Earlier this week, HUD and the U.S. Census Bureau again reported strong numbers for multifamily construction.
Starts for buildings with five or more units jumped 11.6% month over month in July and rose 27.4% year over year to a seasonally adjusted rate of 470,000. Multifamily developers finished an annualized 383,000 apartments in buildings with five or more units, a 28.8% YOY drop and a 2.8% month-over-month decline.
Overall housing starts came in at a seasonally adjusted annual rate of 1.4 million in July — a 12.9% increase YOY and a 5.2% increase compared to the revised June estimate.
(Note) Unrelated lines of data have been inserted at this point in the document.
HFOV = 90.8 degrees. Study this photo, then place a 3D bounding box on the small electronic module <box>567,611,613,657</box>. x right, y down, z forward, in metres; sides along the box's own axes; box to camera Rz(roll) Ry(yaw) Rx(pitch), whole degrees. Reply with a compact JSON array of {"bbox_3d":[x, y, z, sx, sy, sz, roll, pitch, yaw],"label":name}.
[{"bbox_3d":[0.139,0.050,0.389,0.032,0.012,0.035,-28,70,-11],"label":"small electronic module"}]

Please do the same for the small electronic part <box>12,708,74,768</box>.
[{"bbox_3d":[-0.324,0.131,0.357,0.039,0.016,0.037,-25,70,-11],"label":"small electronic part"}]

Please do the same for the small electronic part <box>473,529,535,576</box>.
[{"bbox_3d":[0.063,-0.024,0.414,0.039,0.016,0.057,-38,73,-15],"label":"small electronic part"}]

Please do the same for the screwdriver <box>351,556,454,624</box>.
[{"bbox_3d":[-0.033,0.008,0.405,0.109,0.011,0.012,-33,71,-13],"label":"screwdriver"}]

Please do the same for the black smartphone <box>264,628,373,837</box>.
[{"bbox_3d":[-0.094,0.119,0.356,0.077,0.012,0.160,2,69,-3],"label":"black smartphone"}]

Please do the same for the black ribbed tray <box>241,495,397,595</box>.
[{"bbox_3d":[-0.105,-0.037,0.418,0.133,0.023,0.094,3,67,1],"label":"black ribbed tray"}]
Single-family home starts clocked in at a rate of 939,000 homes, a 7.8% YOY increase and a 2.8% month-over-month increase.
On the surface, the multifamily performance, which had the second-highest number of starts for any July in the past four decades, is much stronger than was expected at the beginning of the year.
“This follows the Census reporting that June 2025 multifamily starts were the fifth-highest for any June since 1990,” rental housing economist Jay Parsons wrote on LinkedIn.
But Parsons and other observers are skeptical. “The numbers don't make a lot of sense,” Jay Lybik, senior director of market research at Milwaukee-based apartment owner and manager Continental Properties, told Multifamily Dive.
Not matching the environment
Chris Nebenzahl, vice president of rental research at Irvine, California-based John Burns Research & Consulting, said his team has been monitoring the Census numbers over the past five months and has noticed an issue.
“The Census data doesn’t represent what we are seeing from our clients, third-party data providers that we subscribe to, or what our surveys are saying,” he said.
Nebenzahl said most of these sources indicate that multifamily starts are down 8% to 10% year over year. “Given the capital markets and uncertainty in the economy, I don’t believe there’s been an increase YOY in multifamily starts,” he said.
Ryan Davis, CEO of Dallas-based consulting firm Witten Advisors, told Multifamily Dive the 42,000 total multifamily starts in July were “laughable.”
“Equity for new development went on a pause after [President Donald Trump's tariffs were first enacted on] April 2, 2025, and given that the industry is influenced by these numbers, I suspect that pause will now continue into next year,” Davis said. “Add to that tariff-driven/uncertainty pause is the fact that very few deals can pencil.”
Parsons said that the current new construction numbers surpassed starts in the “era of record demand and cheap debt” in 2021 and 2022, and didn’t align with the macroeconomic environment, including the ongoing high interest rates.
“In fairness, I know the Census is resource-constrained, so I'm not poking at the team there at all,” Parsons said. “But something has got to change because our policymakers who rely on Census data are being fed critical misinformation.”
The gold standard
But not everyone agrees that there are issues with the Census numbers.
While National Association of Home Builders Chief Economist Robert Dietz said he was surprised by the housing starts numbers this year, they are consistent with what the association’s members told him in January.
“We also heard claims in 2021 and 2022 that the Census data was not consistent with what some were seeing [because they were expecting a big drop before what we saw in 2024],” Dietz said. “This was due to the fact that there were outsized gains in smaller markets not measured in detail by other data providers.”
Dietz thinks the same trend is occurring this time. He points to trailing data over the last four quarters that shows permits down in large core counties, flat in small metros and up in exurbs. Overall, apartment developers pulled permits for a seasonally adjusted rate of 430,000 apartments in buildings with five units or more in July, a 1.8% YOY decrease and a 9.9% decline compared to June.
“I wonder if when growth for multifamily is in lower-density, smaller areas, the Census numbers tend to run counter to other numbers,” Dietz said.
Many private sources are now tracking construction data, but Dietz still relies on the government’s numbers.
“Census Bureau data is the gold standard,” Dietz said. “I would need to see a lot of evidence to be convinced otherwise.”